### Required work
Starting at the line that contains "phylum: Tracheophyta" and continuing to the end of the material, turn each line into a row of a Markdown table with the columns Row and Line, leaving out blank lines.

* start Entries supplied *

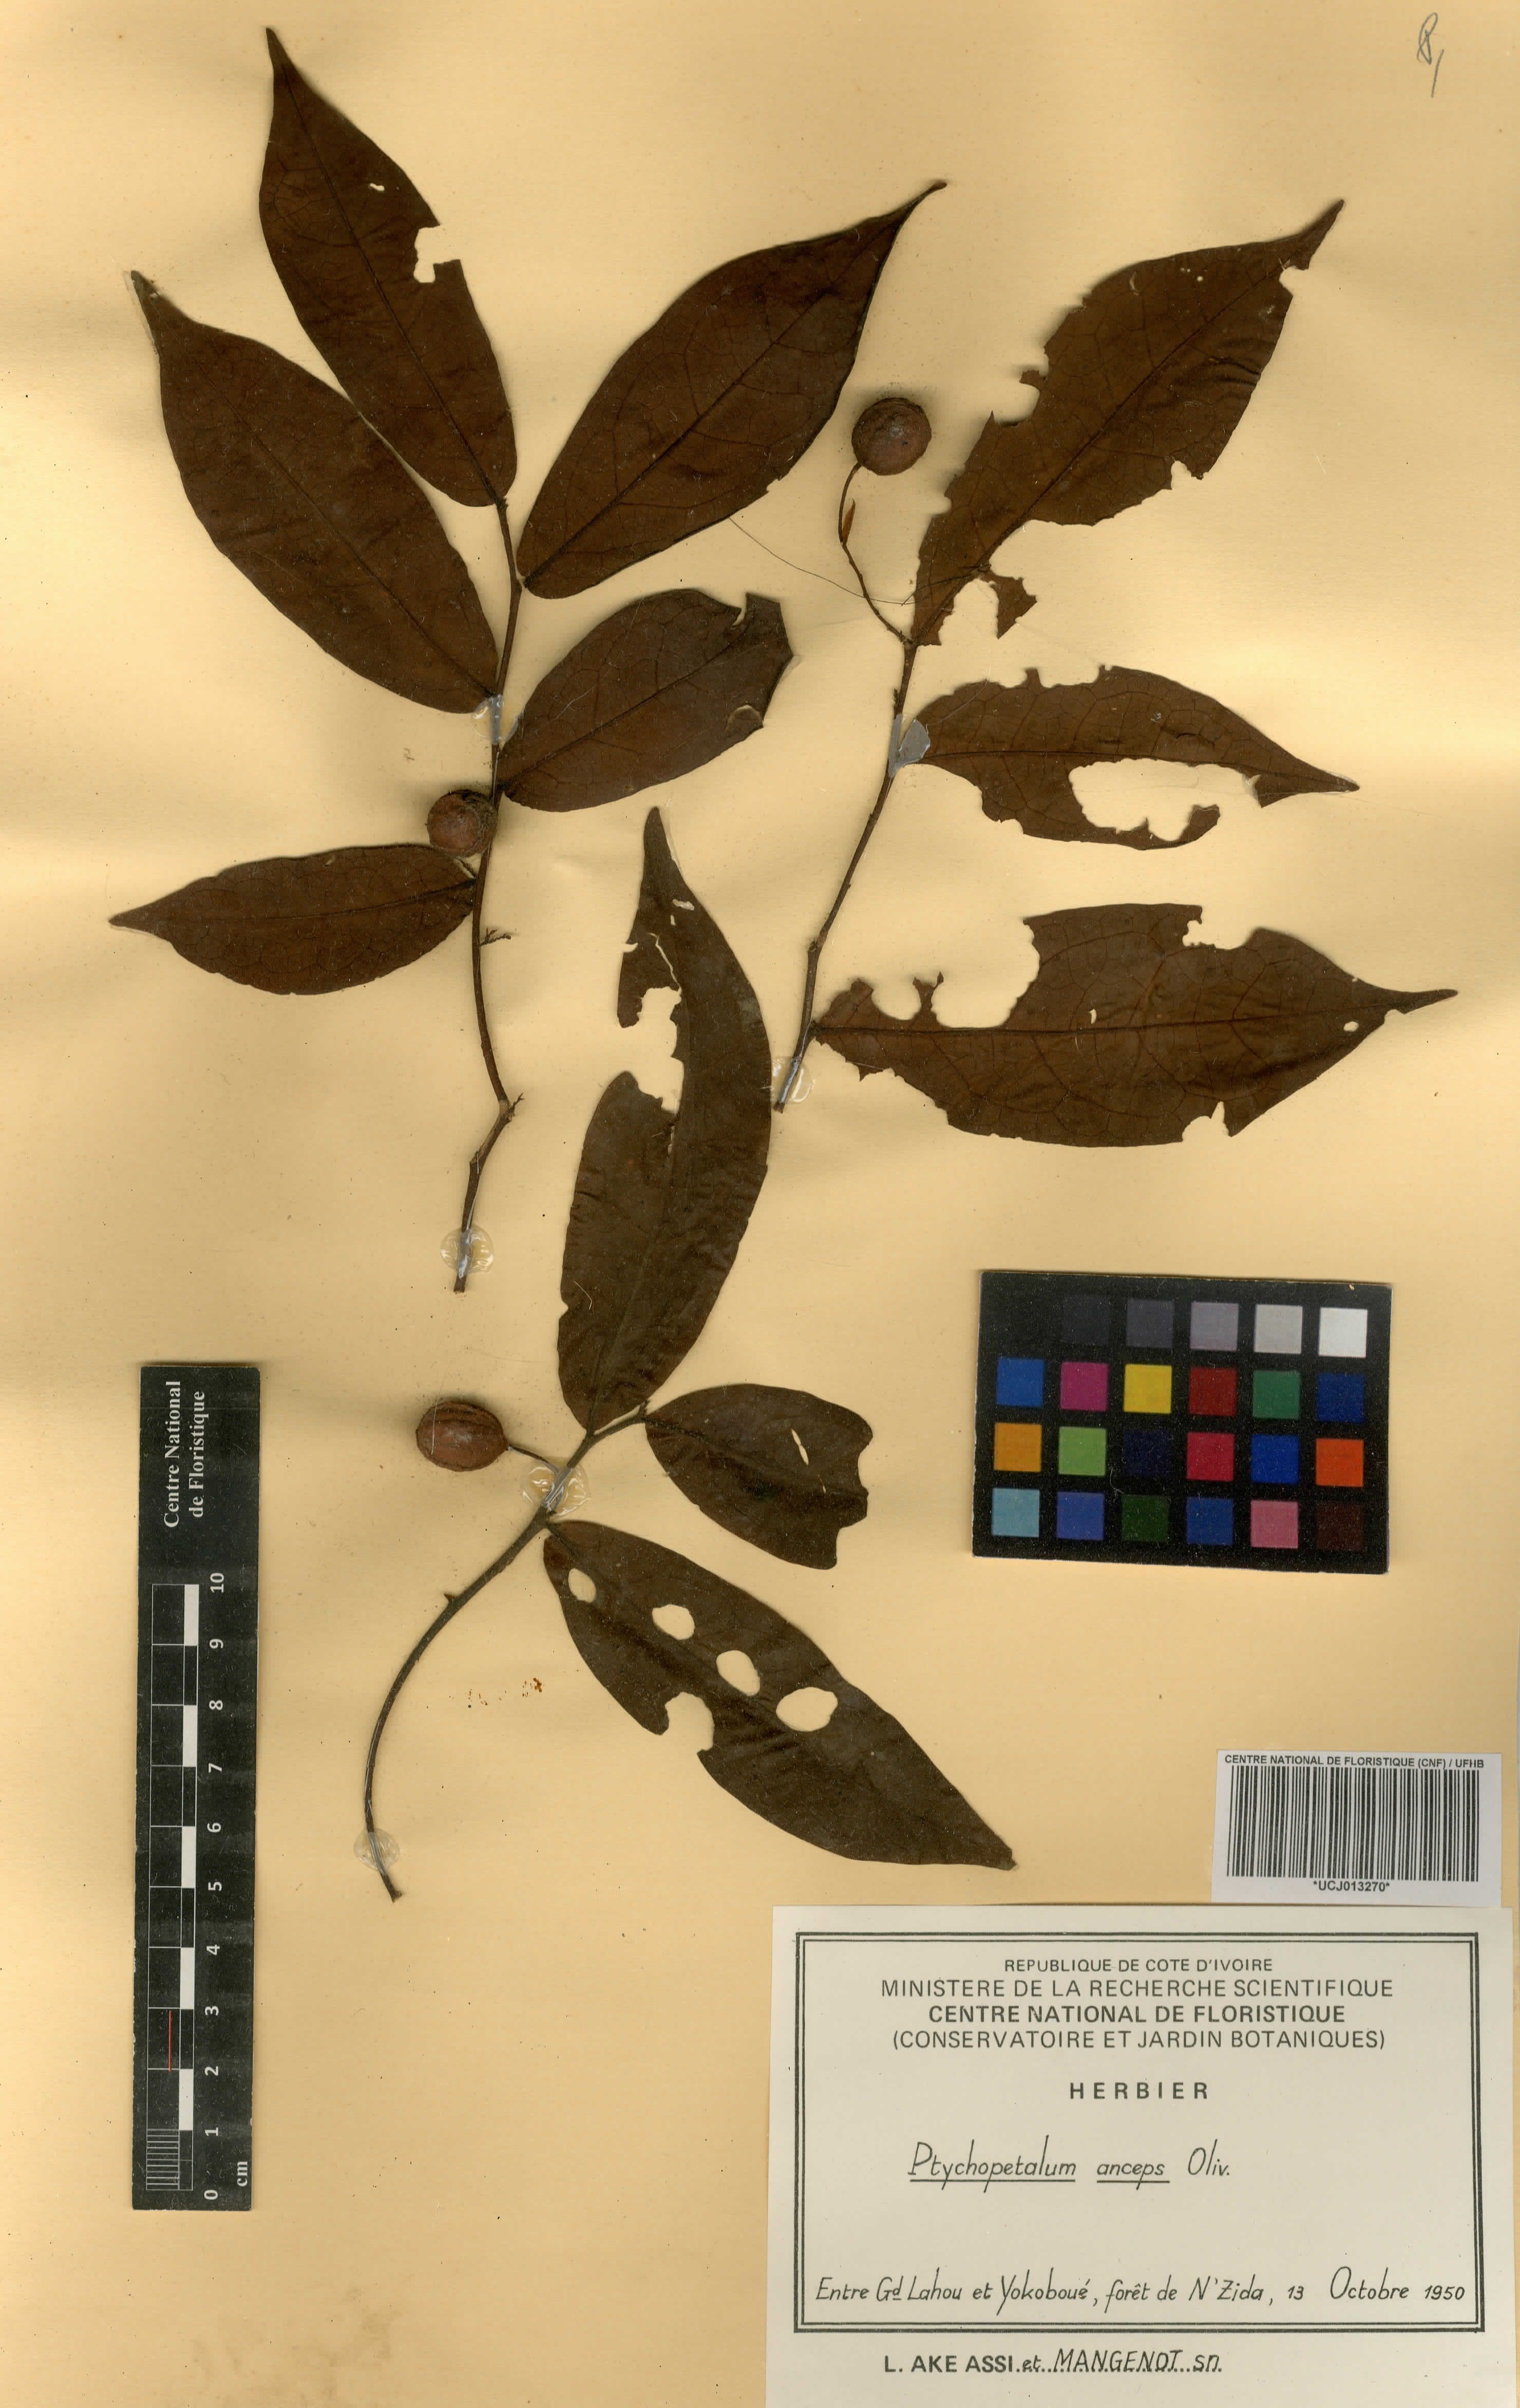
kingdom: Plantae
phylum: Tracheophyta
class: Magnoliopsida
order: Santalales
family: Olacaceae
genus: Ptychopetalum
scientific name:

* end Entries supplied *

### Response to this exercise
| Row | Line |
|---|---|
| 1 | phylum: Tracheophyta |
| 2 | class: Magnoliopsida |
| 3 | order: Santalales |
| 4 | family: Olacaceae |
| 5 | genus: Ptychopetalum |
| 6 | scientific name: |